-- Start INPUT MATERIAL --

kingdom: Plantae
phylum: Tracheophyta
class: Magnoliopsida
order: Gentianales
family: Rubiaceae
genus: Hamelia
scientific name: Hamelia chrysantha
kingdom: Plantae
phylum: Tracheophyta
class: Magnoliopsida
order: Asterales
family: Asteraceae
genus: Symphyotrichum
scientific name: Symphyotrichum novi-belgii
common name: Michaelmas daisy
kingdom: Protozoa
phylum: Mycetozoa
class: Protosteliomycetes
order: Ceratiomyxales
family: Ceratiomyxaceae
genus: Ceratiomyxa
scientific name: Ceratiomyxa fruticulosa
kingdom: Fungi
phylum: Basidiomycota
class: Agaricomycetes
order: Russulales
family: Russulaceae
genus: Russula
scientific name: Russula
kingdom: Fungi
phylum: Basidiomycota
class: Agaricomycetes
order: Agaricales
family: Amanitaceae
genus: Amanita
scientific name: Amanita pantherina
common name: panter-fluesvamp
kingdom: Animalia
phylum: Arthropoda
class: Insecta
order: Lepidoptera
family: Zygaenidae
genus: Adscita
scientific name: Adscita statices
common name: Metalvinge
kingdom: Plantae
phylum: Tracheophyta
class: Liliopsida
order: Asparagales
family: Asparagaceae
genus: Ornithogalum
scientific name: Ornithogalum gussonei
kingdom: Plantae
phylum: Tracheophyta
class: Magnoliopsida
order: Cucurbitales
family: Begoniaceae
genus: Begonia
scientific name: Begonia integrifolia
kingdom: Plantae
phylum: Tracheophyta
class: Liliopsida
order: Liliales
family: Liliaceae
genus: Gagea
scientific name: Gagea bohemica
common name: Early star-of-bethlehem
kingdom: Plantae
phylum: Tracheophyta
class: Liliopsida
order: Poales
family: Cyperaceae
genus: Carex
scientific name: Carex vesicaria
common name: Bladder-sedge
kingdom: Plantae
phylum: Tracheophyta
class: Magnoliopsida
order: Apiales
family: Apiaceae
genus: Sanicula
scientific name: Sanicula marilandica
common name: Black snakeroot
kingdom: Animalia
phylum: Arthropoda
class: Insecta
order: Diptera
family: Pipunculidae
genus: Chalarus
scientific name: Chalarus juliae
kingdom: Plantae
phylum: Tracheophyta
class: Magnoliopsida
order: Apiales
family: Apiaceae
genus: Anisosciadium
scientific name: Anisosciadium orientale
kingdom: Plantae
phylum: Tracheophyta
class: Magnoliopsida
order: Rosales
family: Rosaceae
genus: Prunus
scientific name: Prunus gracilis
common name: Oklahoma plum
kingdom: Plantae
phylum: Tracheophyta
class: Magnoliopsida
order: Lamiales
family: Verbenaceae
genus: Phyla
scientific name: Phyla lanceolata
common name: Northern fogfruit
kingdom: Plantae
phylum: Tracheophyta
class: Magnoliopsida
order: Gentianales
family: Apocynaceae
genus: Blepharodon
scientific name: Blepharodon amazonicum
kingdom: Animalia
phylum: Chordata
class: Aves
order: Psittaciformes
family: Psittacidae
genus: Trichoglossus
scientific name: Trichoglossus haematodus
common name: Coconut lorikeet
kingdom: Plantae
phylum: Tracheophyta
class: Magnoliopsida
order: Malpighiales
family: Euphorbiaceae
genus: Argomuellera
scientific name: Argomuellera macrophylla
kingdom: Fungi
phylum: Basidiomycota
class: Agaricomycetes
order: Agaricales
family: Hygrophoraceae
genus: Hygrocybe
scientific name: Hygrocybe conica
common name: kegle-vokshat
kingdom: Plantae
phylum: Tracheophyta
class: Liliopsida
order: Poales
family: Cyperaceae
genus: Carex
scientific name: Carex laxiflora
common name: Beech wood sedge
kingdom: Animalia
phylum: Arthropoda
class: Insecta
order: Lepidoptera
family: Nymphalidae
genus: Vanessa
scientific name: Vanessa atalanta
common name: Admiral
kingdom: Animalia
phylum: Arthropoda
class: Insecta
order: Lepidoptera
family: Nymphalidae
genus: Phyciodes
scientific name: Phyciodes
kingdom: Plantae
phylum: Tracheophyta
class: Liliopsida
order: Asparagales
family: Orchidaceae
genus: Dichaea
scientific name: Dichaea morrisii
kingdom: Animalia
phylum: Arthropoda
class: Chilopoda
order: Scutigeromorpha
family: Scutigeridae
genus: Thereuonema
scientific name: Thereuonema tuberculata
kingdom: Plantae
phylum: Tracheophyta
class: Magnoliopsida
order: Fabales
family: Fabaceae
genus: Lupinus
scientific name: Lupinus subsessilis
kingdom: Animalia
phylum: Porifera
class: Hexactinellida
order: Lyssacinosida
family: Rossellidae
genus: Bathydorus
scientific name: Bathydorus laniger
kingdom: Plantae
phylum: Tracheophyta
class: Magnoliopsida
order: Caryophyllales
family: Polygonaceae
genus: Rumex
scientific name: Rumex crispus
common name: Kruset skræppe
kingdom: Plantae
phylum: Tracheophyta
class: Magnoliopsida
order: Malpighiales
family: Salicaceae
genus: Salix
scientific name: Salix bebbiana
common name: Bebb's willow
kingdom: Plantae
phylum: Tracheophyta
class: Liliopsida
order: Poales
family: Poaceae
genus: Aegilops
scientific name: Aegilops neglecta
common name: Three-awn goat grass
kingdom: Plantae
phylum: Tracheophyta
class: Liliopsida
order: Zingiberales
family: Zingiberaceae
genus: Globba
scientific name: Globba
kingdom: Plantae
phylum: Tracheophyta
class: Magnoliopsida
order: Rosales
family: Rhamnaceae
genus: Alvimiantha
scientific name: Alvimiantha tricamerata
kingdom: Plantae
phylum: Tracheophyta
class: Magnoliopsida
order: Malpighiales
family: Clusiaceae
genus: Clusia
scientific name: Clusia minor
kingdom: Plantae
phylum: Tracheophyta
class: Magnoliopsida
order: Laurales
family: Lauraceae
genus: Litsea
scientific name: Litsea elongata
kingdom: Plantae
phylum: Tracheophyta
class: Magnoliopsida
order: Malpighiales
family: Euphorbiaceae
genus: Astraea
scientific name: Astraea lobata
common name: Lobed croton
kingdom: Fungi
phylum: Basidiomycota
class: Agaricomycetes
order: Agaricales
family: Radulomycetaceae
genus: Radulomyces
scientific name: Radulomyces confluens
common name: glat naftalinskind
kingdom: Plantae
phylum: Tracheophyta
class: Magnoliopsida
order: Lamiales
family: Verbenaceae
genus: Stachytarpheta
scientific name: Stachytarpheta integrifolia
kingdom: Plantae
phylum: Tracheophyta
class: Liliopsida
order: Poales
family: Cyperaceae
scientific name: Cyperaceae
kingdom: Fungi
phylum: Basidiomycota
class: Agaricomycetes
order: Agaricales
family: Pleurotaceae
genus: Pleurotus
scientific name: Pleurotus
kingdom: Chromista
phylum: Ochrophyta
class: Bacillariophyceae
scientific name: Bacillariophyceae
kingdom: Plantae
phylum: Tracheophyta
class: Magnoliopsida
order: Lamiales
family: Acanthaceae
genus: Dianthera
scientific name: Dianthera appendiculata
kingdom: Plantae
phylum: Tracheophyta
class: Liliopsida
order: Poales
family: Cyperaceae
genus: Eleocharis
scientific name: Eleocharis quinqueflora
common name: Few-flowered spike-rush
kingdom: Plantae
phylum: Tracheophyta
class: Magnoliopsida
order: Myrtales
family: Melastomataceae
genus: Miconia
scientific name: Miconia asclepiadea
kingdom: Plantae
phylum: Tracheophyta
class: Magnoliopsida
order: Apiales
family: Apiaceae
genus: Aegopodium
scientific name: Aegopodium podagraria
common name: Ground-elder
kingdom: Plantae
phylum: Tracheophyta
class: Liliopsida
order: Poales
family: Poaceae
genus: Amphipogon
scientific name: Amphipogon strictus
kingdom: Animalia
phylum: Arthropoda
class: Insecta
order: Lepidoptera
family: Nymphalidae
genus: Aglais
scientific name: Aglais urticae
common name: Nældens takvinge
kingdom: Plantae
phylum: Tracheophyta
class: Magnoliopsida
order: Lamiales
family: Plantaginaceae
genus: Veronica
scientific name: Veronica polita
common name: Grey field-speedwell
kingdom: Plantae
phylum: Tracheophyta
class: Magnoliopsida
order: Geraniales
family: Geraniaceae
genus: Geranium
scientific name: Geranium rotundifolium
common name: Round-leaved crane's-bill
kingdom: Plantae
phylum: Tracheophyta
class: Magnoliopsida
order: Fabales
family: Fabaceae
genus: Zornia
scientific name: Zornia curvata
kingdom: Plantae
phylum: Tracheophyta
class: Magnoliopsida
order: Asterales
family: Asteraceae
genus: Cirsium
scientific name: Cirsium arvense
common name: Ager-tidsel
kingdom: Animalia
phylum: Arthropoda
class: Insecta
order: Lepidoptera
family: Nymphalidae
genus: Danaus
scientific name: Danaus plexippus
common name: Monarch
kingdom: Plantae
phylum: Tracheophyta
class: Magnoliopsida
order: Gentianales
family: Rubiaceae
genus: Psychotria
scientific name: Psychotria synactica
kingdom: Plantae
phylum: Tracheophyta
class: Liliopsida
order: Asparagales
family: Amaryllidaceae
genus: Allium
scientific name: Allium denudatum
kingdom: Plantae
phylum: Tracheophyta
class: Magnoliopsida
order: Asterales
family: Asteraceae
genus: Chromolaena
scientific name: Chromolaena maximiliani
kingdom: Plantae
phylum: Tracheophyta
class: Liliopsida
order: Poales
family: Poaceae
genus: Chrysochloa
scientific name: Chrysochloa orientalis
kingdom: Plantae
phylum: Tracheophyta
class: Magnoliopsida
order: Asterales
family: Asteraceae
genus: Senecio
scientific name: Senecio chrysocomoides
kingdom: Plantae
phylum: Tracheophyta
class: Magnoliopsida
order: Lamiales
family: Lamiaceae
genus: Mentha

-- End INPUT MATERIAL --

TASK DIRECTIONS -
Arrange the lines from the start of the items up to and including the line with "genus: Sanicula" as a Markdown table. Use a column named Row for the row number and a column named Entry for the line, and leave out blank lines.

EXERCISE ANSWER -
| Row | Entry |
|---|---|
| 1 | kingdom: Plantae |
| 2 | phylum: Tracheophyta |
| 3 | class: Magnoliopsida |
| 4 | order: Gentianales |
| 5 | family: Rubiaceae |
| 6 | genus: Hamelia |
| 7 | scientific name: Hamelia chrysantha |
| 8 | kingdom: Plantae |
| 9 | phylum: Tracheophyta |
| 10 | class: Magnoliopsida |
| 11 | order: Asterales |
| 12 | family: Asteraceae |
| 13 | genus: Symphyotrichum |
| 14 | scientific name: Symphyotrichum novi-belgii |
| 15 | common name: Michaelmas daisy |
| 16 | kingdom: Protozoa |
| 17 | phylum: Mycetozoa |
| 18 | class: Protosteliomycetes |
| 19 | order: Ceratiomyxales |
| 20 | family: Ceratiomyxaceae |
| 21 | genus: Ceratiomyxa |
| 22 | scientific name: Ceratiomyxa fruticulosa |
| 23 | kingdom: Fungi |
| 24 | phylum: Basidiomycota |
| 25 | class: Agaricomycetes |
| 26 | order: Russulales |
| 27 | family: Russulaceae |
| 28 | genus: Russula |
| 29 | scientific name: Russula |
| 30 | kingdom: Fungi |
| 31 | phylum: Basidiomycota |
| 32 | class: Agaricomycetes |
| 33 | order: Agaricales |
| 34 | family: Amanitaceae |
| 35 | genus: Amanita |
| 36 | scientific name: Amanita pantherina |
| 37 | common name: panter-fluesvamp |
| 38 | kingdom: Animalia |
| 39 | phylum: Arthropoda |
| 40 | class: Insecta |
| 41 | order: Lepidoptera |
| 42 | family: Zygaenidae |
| 43 | genus: Adscita |
| 44 | scientific name: Adscita statices |
| 45 | common name: Metalvinge |
| 46 | kingdom: Plantae |
| 47 | phylum: Tracheophyta |
| 48 | class: Liliopsida |
| 49 | order: Asparagales |
| 50 | family: Asparagaceae |
| 51 | genus: Ornithogalum |
| 52 | scientific name: Ornithogalum gussonei |
| 53 | kingdom: Plantae |
| 54 | phylum: Tracheophyta |
| 55 | class: Magnoliopsida |
| 56 | order: Cucurbitales |
| 57 | family: Begoniaceae |
| 58 | genus: Begonia |
| 59 | scientific name: Begonia integrifolia |
| 60 | kingdom: Plantae |
| 61 | phylum: Tracheophyta |
| 62 | class: Liliopsida |
| 63 | order: Liliales |
| 64 | family: Liliaceae |
| 65 | genus: Gagea |
| 66 | scientific name: Gagea bohemica |
| 67 | common name: Early star-of-bethlehem |
| 68 | kingdom: Plantae |
| 69 | phylum: Tracheophyta |
| 70 | class: Liliopsida |
| 71 | order: Poales |
| 72 | family: Cyperaceae |
| 73 | genus: Carex |
| 74 | scientific name: Carex vesicaria |
| 75 | common name: Bladder-sedge |
| 76 | kingdom: Plantae |
| 77 | phylum: Tracheophyta |
| 78 | class: Magnoliopsida |
| 79 | order: Apiales |
| 80 | family: Apiaceae |
| 81 | genus: Sanicula |